LUCIEN LEFT A MESSAGE FOR HENRI AT THE MOULIN ROUGE, WHERE LAUTREC could be depended upon to show before anywhere else, and so Lucien boarded the train to Albi with only the Professeur. They were met at the Albi station by Dr. Vanderlinden, a silver-bearded walrus of a man who spoke French with a clipped Dutch accent that accentuated his formal, academic demeanor, despite the fact that he dressed like a mountaineer in canvas and leather, his boots dusty and run over at the heels.

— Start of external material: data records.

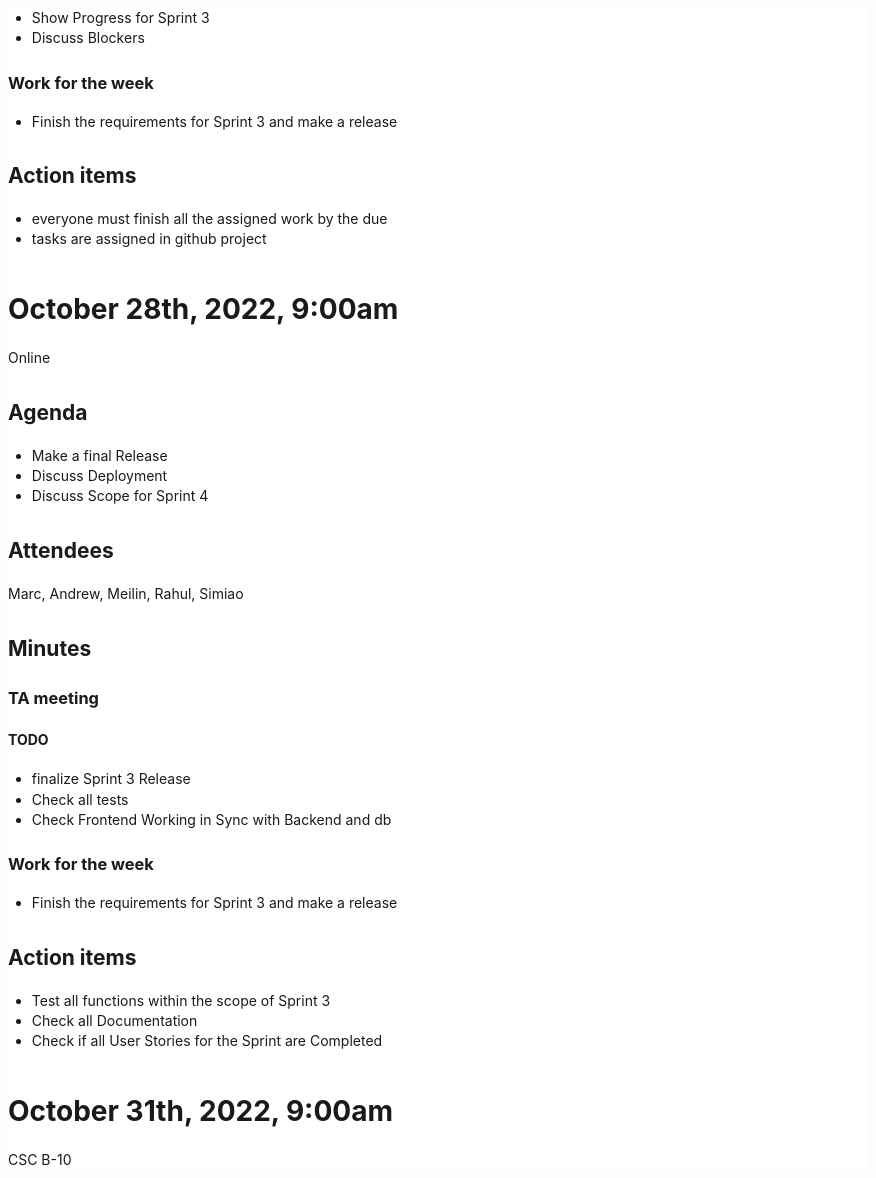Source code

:- Show Progress for Sprint 3
- Discuss Blockers

### Work for the week

- Finish the requirements for Sprint 3 and make a release

## Action items

- everyone must finish all the assigned work by the due
- tasks are assigned in github project

# October 28th, 2022, 9:00am

Online

## Agenda

- Make a final Release
- Discuss Deployment
- Discuss Scope for Sprint 4

## Attendees

Marc, Andrew, Meilin, Rahul, Simiao

## Minutes

### TA meeting

#### TODO

- finalize Sprint 3 Release
- Check all tests
- Check Frontend Working in Sync with Backend and db

### Work for the week

- Finish the requirements for Sprint 3 and make a release

## Action items

- Test all functions within the scope of Sprint 3
- Check all Documentation
- Check if all User Stories for the Sprint are Completed

# October 31th, 2022, 9:00am

CSC B-10
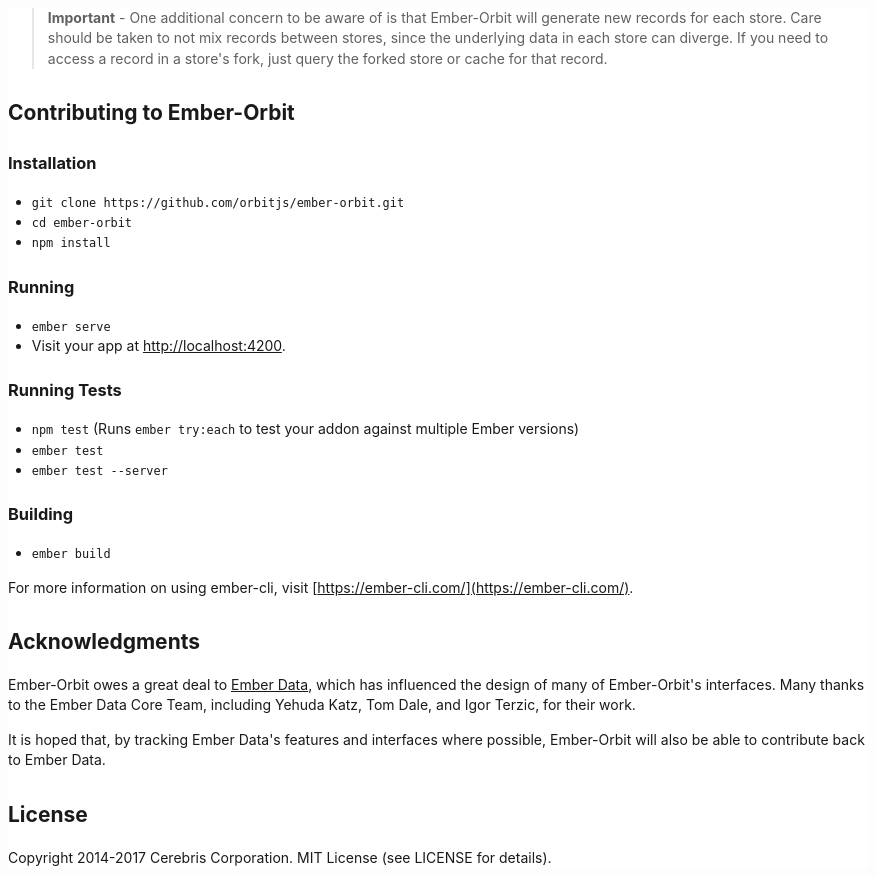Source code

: > **Important** - One additional concern to be aware of is that Ember-Orbit will
generate new records for each store. Care should be taken to not mix records
between stores, since the underlying data in each store can diverge. If you need
to access a record in a store's fork, just query the forked store or cache for
that record.

## Contributing to Ember-Orbit

### Installation

* `git clone https://github.com/orbitjs/ember-orbit.git`
* `cd ember-orbit`
* `npm install`

### Running

* `ember serve`
* Visit your app at [http://localhost:4200](http://localhost:4200).

### Running Tests

* `npm test` (Runs `ember try:each` to test your addon against multiple Ember versions)
* `ember test`
* `ember test --server`

### Building

* `ember build`

For more information on using ember-cli, visit [https://ember-cli.com/](https://ember-cli.com/).

## Acknowledgments

Ember-Orbit owes a great deal to [Ember Data](https://github.com/emberjs/data),
which has influenced the design of many of Ember-Orbit's interfaces. Many thanks
to the Ember Data Core Team, including Yehuda Katz, Tom Dale, and Igor Terzic,
for their work.

It is hoped that, by tracking Ember Data's features and interfaces where
possible, Ember-Orbit will also be able to contribute back to Ember Data.


## License

Copyright 2014-2017 Cerebris Corporation. MIT License (see LICENSE for details).
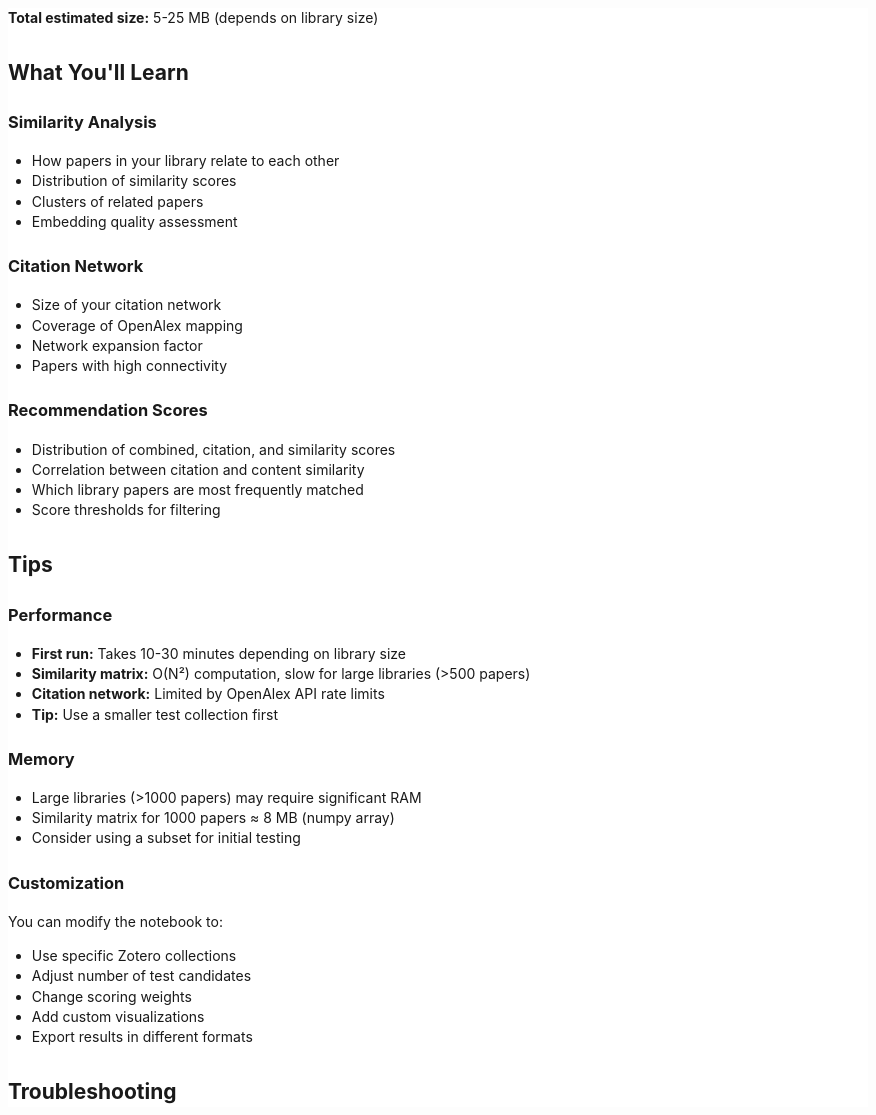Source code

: **Total estimated size:** 5-25 MB (depends on library size)

## What You'll Learn

### Similarity Analysis

- How papers in your library relate to each other
- Distribution of similarity scores
- Clusters of related papers
- Embedding quality assessment

### Citation Network

- Size of your citation network
- Coverage of OpenAlex mapping
- Network expansion factor
- Papers with high connectivity

### Recommendation Scores

- Distribution of combined, citation, and similarity scores
- Correlation between citation and content similarity
- Which library papers are most frequently matched
- Score thresholds for filtering

## Tips

### Performance

- **First run:** Takes 10-30 minutes depending on library size
- **Similarity matrix:** O(N²) computation, slow for large libraries (>500 papers)
- **Citation network:** Limited by OpenAlex API rate limits
- **Tip:** Use a smaller test collection first

### Memory

- Large libraries (>1000 papers) may require significant RAM
- Similarity matrix for 1000 papers ≈ 8 MB (numpy array)
- Consider using a subset for initial testing

### Customization

You can modify the notebook to:
- Use specific Zotero collections
- Adjust number of test candidates
- Change scoring weights
- Add custom visualizations
- Export results in different formats

## Troubleshooting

Vanderlinden installed them in a modest inn where he kept his quarters, and in the morning they rode several miles into the hills in a workman’s wagon, then hiked two more, on steep forest trails that would not have accommodated a horse, let alone the wagon.
The mouth of the cave at Pech Merle was long and low, as if some giant, clawed creature had worked away the stone while trying to dig out its prey. They had to crawl on their hands and knees for nearly twenty meters before they entered a chamber in which they could even stand. Dr. Vanderlinden had prepared them for the crawl, however; they all wore gloves and had padded their knees with leather backed with wool.